Don't let the noise of others' opinions drown out your own inner voice. Steve Jobs
During every waking moment, we carry on an inner dialogue. Whether you call it inner speech, self-talk, internal dialogue, or thinking to yourself, it seems to be an important part of our daily life. Even though most of these inner dialogues stay well-hidden (except for the occasionally embarrassing moment), inner speech is far more important than most people realize. Even from early childhood, inner speech plays a vital role in regulating how we think and behave. Not only does it often allow us to "rehearse" different scenarios and enables us to avoid rash actions, but research looking at people who seem incapable of inner speech (such as different psychiatric conditions) suggests that inner speech can shape how we see the world around us.

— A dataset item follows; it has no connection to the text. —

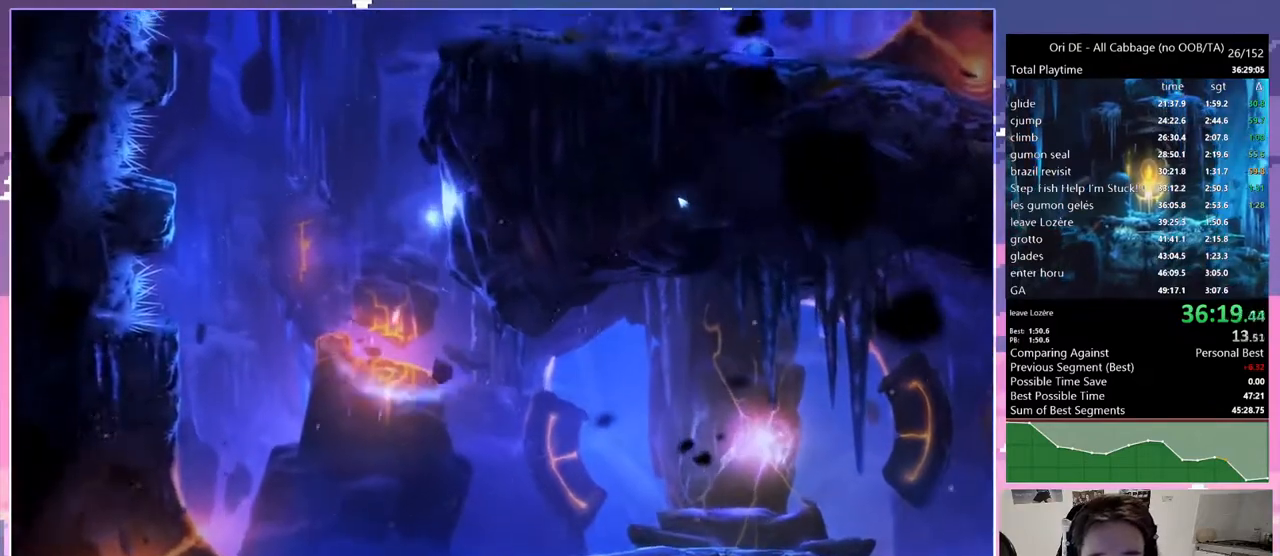
{"keys": ["d"], "events": [[33, "d", "up"], [83, "jump", "down"], [167, "d", "down"], [217, "q", "up"], [267, "jump", "up"], [317, "jump", "down"], [500, "jump", "up"]]}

A new review article published in Psychological Bulletin explores the many different aspects of inner speech and how it can change and develop across our life span. Written by Ben Alderson-Day and Charles Fernyhough of Durham University, the article reviews existing research on inner speech and what makes it so important. As they point out, we often have different definitions of what we mean by inner speech and even refer to it by many different names. Research studies looking at inner speech use terms such as inner speech, private speech, self-talk, covert speech, silent
speech, verbal thinking, verbal mediation, inner monologue, inner dialogue, inner voice, articulatory imagery, voice imagery, speech imagery, and auditory verbal imagery, etc. For that matter, researchers have also looked at externalized self-talk, i.e.,, talking to yourself, which can be considered a form of inner speech as well.